There is nothing like a mother's ability to foresee and forestall disaster to prepare you for a career in a high-risk industry. Maybe it's the first hand experience of attending to small humans prior to their developing a sense of self preservation, maybe it's the exhausting work of cleaning up the inevitable messes, but motherhood gives you a unique perspective on risk. It does not surprise me that so many regulatory, quality, and safety experts in my industry are women. Thankfully, I believe my mother took a very healthy approach to danger. She did not forbid it, just trained us in how to avoid the worse outcomes. I had my own gloves and protective goggles from a young age. On countless projects, she would be the one who, while our impatient hands were itching to start, would sit down and walk us through all the steps of what we were about to do. I have found her patient voice frequently coming out of my mouth in the years since, "Did you check the calibration? Are the chemicals expired? Did you review the training document? Did you review the latest revision of the training document? Are you sure you turned the power off?".


Perspective

There have been many times in my career that I will find myself flailing under to-do lists, interpersonal drama, deadlines, unexpected accidents, and the ever present questions of self-doubt and insecurity. There will be unknowns and challenges where my first impulse is paralyzing fear. The challenges of motherhood provide a brilliant sense of grounding. Where did I get the idea to do a PhD with two small kids? Knowing my mother went to college with all five of us kids along for the ride. How can I keep trying new paths in my work-life, with no clue if they are going to work out? It's what Mom signed up for when she had me and my siblings.

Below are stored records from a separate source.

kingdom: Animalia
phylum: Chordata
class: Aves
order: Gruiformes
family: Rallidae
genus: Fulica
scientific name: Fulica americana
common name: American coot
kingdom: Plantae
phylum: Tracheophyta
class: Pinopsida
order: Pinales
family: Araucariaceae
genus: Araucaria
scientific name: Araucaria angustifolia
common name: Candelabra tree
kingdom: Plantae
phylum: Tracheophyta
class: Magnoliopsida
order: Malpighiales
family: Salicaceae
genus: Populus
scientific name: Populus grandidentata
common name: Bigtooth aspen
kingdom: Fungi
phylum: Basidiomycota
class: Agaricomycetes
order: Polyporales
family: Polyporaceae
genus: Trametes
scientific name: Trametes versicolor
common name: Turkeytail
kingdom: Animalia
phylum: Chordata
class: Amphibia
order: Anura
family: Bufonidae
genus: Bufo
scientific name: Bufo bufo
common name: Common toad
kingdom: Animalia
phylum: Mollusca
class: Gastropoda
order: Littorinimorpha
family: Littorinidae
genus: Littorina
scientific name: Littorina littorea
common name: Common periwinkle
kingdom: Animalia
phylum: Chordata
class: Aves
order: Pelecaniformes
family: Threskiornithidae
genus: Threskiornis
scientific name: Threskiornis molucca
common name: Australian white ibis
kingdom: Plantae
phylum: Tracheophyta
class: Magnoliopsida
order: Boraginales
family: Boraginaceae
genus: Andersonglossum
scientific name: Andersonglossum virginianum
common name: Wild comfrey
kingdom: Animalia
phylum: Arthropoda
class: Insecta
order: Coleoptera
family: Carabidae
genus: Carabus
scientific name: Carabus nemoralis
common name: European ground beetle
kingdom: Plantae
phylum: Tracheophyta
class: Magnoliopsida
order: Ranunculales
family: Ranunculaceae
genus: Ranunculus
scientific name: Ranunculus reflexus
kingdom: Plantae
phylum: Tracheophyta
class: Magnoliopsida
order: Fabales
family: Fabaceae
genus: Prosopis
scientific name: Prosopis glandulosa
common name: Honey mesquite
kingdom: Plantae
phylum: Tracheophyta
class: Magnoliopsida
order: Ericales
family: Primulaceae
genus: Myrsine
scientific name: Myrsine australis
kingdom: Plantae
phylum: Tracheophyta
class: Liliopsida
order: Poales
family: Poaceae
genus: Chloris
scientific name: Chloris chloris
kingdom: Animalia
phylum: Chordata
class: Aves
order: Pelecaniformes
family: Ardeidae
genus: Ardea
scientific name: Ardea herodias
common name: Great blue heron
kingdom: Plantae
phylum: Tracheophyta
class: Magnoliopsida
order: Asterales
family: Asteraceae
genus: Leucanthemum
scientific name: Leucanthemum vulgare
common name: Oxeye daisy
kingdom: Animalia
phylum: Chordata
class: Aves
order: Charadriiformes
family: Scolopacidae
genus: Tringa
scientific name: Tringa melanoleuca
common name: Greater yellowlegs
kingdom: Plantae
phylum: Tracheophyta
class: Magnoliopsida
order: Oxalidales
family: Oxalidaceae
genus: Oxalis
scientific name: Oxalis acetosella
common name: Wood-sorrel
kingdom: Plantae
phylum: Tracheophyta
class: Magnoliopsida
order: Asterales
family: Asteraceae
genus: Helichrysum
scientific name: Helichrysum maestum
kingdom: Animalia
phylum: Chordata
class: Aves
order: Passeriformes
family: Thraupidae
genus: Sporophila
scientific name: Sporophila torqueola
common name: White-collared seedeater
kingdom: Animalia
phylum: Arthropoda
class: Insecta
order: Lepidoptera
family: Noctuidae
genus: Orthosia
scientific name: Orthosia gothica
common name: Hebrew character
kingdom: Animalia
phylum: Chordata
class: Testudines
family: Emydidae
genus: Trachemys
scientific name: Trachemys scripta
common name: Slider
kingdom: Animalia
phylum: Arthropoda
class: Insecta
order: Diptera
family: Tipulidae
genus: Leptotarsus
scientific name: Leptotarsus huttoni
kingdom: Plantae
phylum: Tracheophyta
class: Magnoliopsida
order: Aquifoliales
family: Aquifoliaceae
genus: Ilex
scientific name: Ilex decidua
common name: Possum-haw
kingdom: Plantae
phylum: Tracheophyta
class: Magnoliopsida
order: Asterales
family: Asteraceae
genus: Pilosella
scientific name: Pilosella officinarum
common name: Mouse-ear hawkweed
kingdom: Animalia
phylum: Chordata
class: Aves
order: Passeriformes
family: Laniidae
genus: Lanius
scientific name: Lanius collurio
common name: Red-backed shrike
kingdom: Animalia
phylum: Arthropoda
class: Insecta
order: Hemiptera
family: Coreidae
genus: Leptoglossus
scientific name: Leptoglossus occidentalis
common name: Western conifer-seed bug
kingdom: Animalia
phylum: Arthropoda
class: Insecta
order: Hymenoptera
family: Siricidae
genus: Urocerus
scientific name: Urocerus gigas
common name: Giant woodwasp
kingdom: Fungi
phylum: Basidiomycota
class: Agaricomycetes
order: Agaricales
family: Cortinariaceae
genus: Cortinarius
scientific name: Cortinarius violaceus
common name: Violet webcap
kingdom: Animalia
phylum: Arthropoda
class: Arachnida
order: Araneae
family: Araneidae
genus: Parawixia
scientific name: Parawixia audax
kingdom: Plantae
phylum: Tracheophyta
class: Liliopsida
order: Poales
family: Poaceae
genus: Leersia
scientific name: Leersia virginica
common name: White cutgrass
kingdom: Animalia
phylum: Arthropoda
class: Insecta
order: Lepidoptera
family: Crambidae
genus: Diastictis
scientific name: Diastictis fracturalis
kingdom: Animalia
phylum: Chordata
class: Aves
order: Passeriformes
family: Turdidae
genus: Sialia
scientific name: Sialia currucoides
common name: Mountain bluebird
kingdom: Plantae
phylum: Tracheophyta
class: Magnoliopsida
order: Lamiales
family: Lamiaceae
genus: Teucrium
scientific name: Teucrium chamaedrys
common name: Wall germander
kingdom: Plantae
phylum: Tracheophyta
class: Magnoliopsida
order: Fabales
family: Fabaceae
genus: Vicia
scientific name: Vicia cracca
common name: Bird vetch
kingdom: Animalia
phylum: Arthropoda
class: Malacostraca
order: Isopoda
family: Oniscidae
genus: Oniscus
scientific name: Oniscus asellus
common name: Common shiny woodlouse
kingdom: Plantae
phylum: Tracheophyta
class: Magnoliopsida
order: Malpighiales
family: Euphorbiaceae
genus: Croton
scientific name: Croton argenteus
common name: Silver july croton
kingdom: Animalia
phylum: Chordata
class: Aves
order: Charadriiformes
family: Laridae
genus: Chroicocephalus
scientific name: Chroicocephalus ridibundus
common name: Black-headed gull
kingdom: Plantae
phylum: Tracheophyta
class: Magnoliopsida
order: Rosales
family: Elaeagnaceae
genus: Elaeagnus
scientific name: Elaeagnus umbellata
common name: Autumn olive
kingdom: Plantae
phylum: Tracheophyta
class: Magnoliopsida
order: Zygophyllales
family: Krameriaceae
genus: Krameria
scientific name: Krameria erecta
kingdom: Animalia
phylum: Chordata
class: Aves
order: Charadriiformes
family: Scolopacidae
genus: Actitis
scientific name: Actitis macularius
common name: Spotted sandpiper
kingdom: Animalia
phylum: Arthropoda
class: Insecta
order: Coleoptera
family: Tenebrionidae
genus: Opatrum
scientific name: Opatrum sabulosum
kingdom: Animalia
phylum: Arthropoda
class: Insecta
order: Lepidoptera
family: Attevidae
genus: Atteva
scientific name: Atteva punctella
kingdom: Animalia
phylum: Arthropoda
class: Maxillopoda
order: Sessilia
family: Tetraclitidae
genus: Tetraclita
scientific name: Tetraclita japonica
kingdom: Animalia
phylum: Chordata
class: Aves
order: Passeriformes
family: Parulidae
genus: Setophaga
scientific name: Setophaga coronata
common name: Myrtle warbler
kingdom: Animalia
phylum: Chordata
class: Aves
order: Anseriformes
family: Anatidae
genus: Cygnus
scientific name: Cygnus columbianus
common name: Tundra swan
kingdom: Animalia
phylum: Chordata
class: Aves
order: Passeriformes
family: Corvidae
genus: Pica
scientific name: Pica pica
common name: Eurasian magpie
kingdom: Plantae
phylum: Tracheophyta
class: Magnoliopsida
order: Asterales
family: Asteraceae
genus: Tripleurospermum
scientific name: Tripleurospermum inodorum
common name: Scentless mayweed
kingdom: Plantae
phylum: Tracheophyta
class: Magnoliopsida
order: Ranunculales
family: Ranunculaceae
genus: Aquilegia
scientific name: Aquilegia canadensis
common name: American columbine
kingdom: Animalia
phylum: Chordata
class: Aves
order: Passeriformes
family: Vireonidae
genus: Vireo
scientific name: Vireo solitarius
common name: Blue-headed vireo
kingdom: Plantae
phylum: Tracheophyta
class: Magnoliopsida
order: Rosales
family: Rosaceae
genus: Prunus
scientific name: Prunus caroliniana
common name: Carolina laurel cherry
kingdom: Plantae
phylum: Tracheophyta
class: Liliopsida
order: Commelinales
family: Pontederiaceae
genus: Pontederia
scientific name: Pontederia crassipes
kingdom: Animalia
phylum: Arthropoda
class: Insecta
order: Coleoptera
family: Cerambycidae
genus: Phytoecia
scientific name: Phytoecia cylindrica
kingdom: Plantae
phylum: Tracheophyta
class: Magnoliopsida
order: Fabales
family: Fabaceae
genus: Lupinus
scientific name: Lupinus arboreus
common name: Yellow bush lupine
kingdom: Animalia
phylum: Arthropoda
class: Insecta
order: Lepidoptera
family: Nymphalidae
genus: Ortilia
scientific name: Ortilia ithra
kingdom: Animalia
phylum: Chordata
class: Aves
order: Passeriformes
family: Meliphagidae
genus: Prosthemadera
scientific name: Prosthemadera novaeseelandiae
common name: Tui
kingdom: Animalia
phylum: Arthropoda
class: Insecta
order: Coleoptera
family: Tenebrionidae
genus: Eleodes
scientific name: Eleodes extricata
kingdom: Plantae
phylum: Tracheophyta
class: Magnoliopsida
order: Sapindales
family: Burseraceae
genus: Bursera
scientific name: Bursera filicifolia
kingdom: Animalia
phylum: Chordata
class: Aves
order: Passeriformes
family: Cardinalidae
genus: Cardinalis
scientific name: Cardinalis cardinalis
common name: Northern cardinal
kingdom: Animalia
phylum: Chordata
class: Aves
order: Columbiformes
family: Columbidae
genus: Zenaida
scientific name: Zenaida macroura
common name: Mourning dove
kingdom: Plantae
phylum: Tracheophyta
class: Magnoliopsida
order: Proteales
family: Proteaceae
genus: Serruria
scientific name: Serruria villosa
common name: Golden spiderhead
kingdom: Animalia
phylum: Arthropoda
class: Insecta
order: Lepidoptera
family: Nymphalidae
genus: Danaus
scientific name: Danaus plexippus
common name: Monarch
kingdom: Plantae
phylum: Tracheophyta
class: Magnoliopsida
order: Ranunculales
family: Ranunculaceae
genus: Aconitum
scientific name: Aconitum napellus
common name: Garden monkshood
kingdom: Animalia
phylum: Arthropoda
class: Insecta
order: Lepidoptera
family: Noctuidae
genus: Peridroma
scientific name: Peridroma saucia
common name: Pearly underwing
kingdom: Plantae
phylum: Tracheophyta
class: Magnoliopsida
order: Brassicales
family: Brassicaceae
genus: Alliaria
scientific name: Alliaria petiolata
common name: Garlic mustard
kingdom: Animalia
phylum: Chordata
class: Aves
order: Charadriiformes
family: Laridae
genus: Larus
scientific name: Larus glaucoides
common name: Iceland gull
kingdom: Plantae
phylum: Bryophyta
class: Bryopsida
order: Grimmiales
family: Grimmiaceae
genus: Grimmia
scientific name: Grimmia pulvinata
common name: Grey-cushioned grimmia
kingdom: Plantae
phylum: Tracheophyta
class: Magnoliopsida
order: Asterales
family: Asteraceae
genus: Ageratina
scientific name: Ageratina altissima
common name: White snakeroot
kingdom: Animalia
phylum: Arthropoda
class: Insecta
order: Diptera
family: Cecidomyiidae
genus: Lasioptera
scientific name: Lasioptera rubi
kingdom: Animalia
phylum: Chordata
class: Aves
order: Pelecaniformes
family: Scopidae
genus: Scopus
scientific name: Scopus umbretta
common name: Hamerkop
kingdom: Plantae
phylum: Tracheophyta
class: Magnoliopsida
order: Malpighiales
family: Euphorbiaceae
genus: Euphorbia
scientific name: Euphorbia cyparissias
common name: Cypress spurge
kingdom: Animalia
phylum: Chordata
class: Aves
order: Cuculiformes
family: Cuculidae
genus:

My mom gave birth to five kids in six years. She has patched up broken bones and the house she lived in. She has lived through (literally) floods, earthquakes, fires, and lightning strikes. She has repeatedly reinvented herself throughout her life, learning new skills and pouring herself into her work and her family.


On the days I can remember that, the spelling mistakes in the memo and the missed zoom call don't loom nearly so large in my mind.


Happy Mother's Day, Mom, with much gratitude for everything you taught me.